After lunch we will be discussing responsible investing and some of the corporate factors that may have a negative impact on investment returns to our schemes which we as trustees should be looking at.

We will also be reporting back on the Department for Work and Pensions' consultation on governance in defined benefit schemes and their proposals on improving trusteeship in the DC world.

Our recent newsletter asked whether you might be interested in taking the PMI exams - the Award in Pensions Trusteeship – and several members responded.

On the day we hope to be able to go through some of the previous exam questions to give you a flavour of what it involves.

But many of our trustee members place the highest value on being able to meet up with fellow trustees and talk about common issues and problems, and there'll be plenty of time on the day to chat informally. As always, those who don't need to rush off can stay for a drink and have another opportunity to network".

Monday, December 03, 2012

"The Emperor has no clothes": but still killing retirement hopes and dreams

This cartoon is from Friday's "Inside Housing" Magazine about the £5 billion Pension Trust which is forcing out, for no good reason, many third sector employers from its defined benefit scheme, while pricing out others due to huge rises in contribution rates.

While I am pleased that Inside Housing has led this debate in our sector and had a news article, analysis and editorial on this subject, it has hasn't quite got it right about some pretty important issues.

1. Why is the Pension Trust writing to employers threatening to force their their workers out of a decent pension scheme on the basis of discredited "mark to market" accounting measures? Why are they increasing contribution rates on this basis to such levels as to force even more schemes to close.?

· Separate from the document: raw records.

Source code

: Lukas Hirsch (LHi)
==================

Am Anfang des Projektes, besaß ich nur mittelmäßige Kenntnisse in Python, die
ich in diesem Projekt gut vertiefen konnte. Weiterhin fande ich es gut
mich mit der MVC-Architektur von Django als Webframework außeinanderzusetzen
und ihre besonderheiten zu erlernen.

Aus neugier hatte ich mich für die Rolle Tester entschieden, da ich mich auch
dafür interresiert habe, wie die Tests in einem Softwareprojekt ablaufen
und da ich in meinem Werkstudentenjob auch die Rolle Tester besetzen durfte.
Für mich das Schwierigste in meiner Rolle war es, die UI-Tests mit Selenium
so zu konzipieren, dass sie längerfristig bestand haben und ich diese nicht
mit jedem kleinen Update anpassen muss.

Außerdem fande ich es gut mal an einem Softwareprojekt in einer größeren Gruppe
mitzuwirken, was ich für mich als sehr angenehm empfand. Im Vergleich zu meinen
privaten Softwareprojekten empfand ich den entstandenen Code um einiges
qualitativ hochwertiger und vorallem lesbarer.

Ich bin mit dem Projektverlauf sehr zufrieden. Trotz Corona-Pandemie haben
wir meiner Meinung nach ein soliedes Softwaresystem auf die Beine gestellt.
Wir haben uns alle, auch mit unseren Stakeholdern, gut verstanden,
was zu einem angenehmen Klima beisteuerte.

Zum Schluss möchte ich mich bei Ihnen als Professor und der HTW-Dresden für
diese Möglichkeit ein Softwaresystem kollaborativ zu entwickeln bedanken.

2. Why is the Pension Trust not talking to the Pension Regulator about extending its deficit repayment period to take into account the 200 year abnormal gilt yields, which are making schemes seem to be in trouble, when they are clearly not? Other social pension funds have done so successfully, why hasn't the Pension Trust?

3. The Pension Minister Steve Webb MP himself has recognised "mark to market" is a nightmare which is killing perfectly good pensions schemes and has promised to do something about it. Why force schemes to close when change is likely to happen soon?

4. Why isn't the Pension Trust thinking about asking the highly paid to pay more? They already pay less than the low paid due to high rate tax relief? Why aren't they encouraging or looking into salary sacrifice, contribution "caps and shares", changes in retirement ages, hybrid schemes or investment fund merger?

5. Was the Housing Charity "People Can" forced into administration by the Pension Trust, discredited pension accounting measures or Government cuts? What are the real reasons? Who is really to blame?

6. The Pension deficit is not "the result of poor returns on government bonds in which the scheme had invested heavily" (page 12).  The problem is not investment returns it is the way you calculate the cost of pension promises (liabilities) which are currently based on government bond yields.  This is absolutely crucial for people to understand. The deficit has increased in the last 3 years even though the scheme investments have increased in value.

7. What has changed? Have people suddenly started living longer in the last 3 years? No, the only thing that has changed is that gilt yields are at a 200 year low due to reasons completely unrelated to the real cost of a pension.

8. So "The Emperor has no clothes" the deficit is not real. So why close and force people out of decent pensions for no good reason?

9. It is a fact that closed schemes become more mature and are forced to have smaller and smaller levels of equities and more and more traditionally low return bonds and cash holding. While at the same time paying the same level of huge fees and commissions.

10. Closing schemes does not get rid of any deficits, in fact they can make things much worse.